The paper was published in Scientific Reports in November. UAH teamed with Western Kentucky University, the University of Nebraska, the University of Georgia, the University of Colorado Boulder, Purdue University, NASA’s Marshall Space Flight Center and NASA’s Goddard Space Flight Center to conduct the study.

Scientists used the model with a simulation of a flooding storm over Baton Rouge as a control and then modified the type of land the storm passed over to assess the effect. They modeled three land types: healthy coastal marshland, marshland that had become saturated or turned to open water and coastal land that had been converted mostly to agricultural use.

The ground moisture and vegetative buffering of healthy marsh impede storm intensification but increase rainfall in the model.

“If you want to keep the marsh ecology intact because you don’t want to lose all the other benefits of marshland such as preventing soil erosion and the wildlife and aquatic life benefits, and if you are concerned about how to have less damage from storm winds, then you must keep the wetlands,” says Dr. Udaysankar Nair, UAH associate professor of atmospheric science and the paper’s lead author, whose research was funded by the National Science Foundation.

“When you have a landfalling hurricane, if you have wetlands there, then there is a greater chance that the storm or hurricane will weaken,” Dr. Nair says.

Scientists modeled the effects on the Baton Rouge, La., region by using NASA land surface model data and data from an actual large flooding storm. Study findings, which support preservation and restoration of healthy marshes, may be especially important in Louisiana, which loses the equivalent of a football field of land to water every hour.

Agriculture continues to convert wetland in Louisiana to crop uses, and those practices tend to dry soils. Cut off from a source of water vapor, storms in the model that passed over cropland were less intense and windy. But there’s a tradeoff. Single crop agricultural lands don’t possess the erosion control and biodiversity benefits of marshland, Dr. Nair says.

The combined effect of healthy wetlands transitioning to cropland reduced storm intensity in the model no matter what soil moisture conditions were present.

The research says that if current trends continue, a substantial portion of Louisiana wetlands will transition to open water in coming decades, likely making the studied region even more vulnerable to heavy rain events from future tropical systems.

Marsh that has become super-saturated or has turned to open water, known as a brown ocean, produces the most damaging winds in the model, while at the same time spreading out rainfall. That’s because saturated wetlands or open water continue to feed energy into a hurricane’s system.
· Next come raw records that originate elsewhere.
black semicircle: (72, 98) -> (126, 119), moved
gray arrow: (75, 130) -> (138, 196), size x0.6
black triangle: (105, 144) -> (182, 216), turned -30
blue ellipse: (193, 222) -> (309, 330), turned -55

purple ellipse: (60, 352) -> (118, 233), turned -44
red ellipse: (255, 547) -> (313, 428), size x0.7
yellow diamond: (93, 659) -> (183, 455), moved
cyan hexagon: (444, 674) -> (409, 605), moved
Air spirals in toward the eye of a hurricane, and as it does it has a tendency to cool, Dr. Nair says. While the storm is over warm open ocean, over open water resulting from conversion of wetlands, or over the brown ocean of a saturated marsh, the energy from the wet and warm surface offsets the cooling effect with warm humid air and the storm can continue to grow stronger.

“What happens when a hurricane comes ashore is that the land cuts off that source of energy,” Dr. Nair says. “Different forms of land cover affect the storm. What we found out is that it’s not just the water vapor that affects storms.”
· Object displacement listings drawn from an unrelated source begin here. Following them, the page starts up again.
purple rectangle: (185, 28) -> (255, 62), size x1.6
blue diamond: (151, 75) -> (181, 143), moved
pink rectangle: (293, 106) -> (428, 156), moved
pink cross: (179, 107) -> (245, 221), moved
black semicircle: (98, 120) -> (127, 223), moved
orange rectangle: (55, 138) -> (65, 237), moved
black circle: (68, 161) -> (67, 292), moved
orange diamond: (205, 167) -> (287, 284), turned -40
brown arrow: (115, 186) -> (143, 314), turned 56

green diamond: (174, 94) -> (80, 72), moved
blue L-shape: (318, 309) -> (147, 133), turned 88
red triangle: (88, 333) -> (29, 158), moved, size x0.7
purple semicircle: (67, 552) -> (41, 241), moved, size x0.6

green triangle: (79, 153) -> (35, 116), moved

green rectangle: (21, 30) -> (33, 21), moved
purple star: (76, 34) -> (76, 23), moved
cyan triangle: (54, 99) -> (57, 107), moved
The natural vegetation in healthy marsh has more buffering friction than if it has been converted to open water or agriculture, he says.

“If all these marsh regions are instead filled with water, essentially that is like the open ocean coming right to land,” Dr. Nair says. “Then you see more wind and more spread out rain, and more damage out of the storm. The storm will continue to intensify as it comes in.”

The work points to other areas for further study.

“If we do more of these kinds of studies,” Dr. Nair says, “then we can potentially be able to say something about how the patterns of land use change and land management affect landfall in hurricanes.”